## [Entries shown]
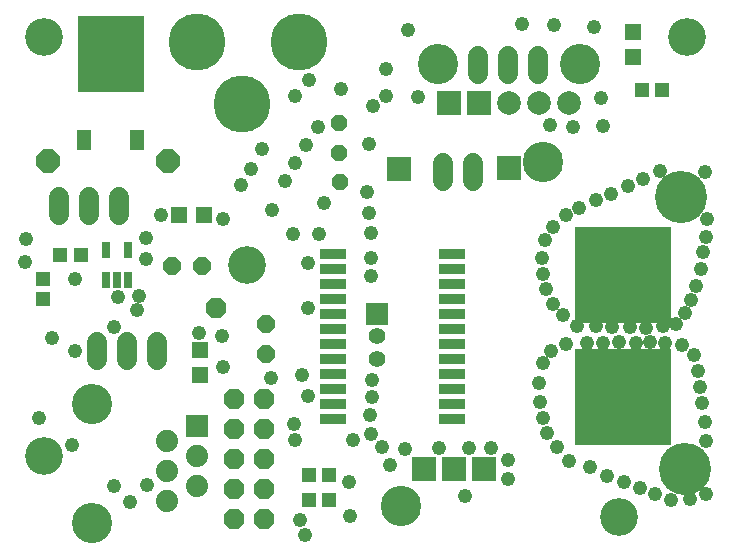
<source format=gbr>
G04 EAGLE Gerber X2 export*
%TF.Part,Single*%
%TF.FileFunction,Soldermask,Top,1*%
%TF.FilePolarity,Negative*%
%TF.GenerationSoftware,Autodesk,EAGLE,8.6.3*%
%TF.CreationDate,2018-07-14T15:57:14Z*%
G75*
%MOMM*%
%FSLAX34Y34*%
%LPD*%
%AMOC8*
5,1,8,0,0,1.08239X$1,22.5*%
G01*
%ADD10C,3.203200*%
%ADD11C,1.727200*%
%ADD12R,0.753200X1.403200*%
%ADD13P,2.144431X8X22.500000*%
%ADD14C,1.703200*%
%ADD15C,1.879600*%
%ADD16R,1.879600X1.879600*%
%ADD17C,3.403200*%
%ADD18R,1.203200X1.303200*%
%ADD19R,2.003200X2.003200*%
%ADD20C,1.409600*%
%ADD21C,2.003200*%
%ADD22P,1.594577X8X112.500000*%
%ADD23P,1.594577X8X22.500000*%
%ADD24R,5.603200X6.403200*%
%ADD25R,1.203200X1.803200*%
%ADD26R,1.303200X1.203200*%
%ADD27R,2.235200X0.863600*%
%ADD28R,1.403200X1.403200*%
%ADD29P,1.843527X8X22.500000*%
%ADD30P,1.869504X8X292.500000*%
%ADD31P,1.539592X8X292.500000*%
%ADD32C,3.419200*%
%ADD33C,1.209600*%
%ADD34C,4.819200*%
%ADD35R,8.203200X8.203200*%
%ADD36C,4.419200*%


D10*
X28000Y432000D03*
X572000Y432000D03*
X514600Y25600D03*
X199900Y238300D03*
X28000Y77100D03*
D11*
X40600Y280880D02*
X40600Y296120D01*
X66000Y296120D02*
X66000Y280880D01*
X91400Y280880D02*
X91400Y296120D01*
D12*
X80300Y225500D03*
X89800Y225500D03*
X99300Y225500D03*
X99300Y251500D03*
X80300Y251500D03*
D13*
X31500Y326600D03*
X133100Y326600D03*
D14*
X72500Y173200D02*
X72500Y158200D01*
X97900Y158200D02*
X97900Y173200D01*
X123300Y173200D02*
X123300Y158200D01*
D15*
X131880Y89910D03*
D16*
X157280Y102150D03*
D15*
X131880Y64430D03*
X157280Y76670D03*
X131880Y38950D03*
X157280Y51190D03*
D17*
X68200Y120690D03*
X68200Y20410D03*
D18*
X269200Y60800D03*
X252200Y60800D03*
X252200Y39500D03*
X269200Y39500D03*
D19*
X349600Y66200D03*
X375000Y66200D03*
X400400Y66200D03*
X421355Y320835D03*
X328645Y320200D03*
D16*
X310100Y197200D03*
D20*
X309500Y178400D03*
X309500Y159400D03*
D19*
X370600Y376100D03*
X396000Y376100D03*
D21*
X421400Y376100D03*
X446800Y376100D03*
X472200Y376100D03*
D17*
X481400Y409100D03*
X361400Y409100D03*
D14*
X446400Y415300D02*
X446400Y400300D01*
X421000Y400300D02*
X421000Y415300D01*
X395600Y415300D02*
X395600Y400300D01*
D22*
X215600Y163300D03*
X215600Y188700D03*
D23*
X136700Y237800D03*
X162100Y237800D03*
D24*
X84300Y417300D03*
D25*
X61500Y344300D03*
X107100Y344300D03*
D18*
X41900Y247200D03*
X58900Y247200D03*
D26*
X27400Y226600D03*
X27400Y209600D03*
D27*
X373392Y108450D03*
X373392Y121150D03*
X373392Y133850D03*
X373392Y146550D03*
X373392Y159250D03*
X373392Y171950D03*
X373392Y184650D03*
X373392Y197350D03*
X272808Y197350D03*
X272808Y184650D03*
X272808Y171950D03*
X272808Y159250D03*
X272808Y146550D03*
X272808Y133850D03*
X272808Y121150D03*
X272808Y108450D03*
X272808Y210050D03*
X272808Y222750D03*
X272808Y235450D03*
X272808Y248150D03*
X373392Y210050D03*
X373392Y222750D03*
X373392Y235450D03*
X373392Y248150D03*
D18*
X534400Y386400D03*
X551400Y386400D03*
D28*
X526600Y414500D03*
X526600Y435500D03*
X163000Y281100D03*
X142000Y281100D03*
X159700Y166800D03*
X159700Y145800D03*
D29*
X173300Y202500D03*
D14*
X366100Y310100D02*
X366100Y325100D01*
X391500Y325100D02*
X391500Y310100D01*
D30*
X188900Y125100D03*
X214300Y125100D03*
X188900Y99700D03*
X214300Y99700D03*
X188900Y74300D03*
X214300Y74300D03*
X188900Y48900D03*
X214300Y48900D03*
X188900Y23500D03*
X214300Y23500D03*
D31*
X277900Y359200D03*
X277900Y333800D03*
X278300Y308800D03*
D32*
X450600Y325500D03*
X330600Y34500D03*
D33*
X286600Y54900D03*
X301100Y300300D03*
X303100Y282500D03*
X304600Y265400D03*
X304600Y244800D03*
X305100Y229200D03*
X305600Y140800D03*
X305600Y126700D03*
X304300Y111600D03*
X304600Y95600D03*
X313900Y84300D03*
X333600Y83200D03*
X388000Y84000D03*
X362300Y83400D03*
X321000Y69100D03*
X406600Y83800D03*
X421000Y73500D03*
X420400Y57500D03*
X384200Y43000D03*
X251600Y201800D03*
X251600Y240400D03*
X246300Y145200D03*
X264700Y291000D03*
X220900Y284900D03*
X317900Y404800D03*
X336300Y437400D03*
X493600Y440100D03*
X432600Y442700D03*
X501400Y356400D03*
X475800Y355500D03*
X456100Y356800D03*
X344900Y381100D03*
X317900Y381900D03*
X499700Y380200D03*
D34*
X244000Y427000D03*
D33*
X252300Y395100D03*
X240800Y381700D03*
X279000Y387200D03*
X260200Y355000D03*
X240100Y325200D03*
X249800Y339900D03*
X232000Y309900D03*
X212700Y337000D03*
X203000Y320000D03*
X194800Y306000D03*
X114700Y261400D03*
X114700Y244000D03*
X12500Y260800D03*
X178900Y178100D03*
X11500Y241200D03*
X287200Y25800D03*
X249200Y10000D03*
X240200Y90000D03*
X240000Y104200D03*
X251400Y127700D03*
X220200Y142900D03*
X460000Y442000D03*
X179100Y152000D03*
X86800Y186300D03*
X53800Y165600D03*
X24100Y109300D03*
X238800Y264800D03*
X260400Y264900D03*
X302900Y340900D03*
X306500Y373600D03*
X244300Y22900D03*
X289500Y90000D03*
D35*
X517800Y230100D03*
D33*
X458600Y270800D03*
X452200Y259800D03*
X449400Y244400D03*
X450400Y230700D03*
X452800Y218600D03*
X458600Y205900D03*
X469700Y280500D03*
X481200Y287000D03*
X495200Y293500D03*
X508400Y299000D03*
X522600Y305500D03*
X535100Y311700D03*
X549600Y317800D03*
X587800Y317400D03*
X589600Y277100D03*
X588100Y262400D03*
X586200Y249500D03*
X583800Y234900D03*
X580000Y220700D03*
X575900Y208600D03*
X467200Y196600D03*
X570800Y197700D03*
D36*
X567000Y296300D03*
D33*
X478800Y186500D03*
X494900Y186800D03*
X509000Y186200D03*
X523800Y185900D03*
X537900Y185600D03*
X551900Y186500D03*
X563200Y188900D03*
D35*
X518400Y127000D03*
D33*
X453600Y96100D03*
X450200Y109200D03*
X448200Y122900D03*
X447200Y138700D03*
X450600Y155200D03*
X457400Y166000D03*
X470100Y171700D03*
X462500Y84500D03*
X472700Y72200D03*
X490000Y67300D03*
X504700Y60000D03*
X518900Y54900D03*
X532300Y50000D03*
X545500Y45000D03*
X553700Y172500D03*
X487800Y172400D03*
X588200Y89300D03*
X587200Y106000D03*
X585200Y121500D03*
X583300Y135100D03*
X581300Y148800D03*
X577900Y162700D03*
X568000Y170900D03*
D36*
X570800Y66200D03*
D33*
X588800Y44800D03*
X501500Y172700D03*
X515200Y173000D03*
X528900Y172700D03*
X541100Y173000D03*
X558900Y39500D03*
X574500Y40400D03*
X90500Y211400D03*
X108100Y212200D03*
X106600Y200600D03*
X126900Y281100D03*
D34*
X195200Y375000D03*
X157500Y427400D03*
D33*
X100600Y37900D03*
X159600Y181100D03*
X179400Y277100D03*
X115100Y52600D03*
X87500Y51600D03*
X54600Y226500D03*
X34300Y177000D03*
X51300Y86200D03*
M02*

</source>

## [Problem]
Lines containing the word "EAGLE": copy every one of them from the records above.

## [Answer]
G04 EAGLE Gerber X2 export*
%TF.GenerationSoftware,Autodesk,EAGLE,8.6.3*%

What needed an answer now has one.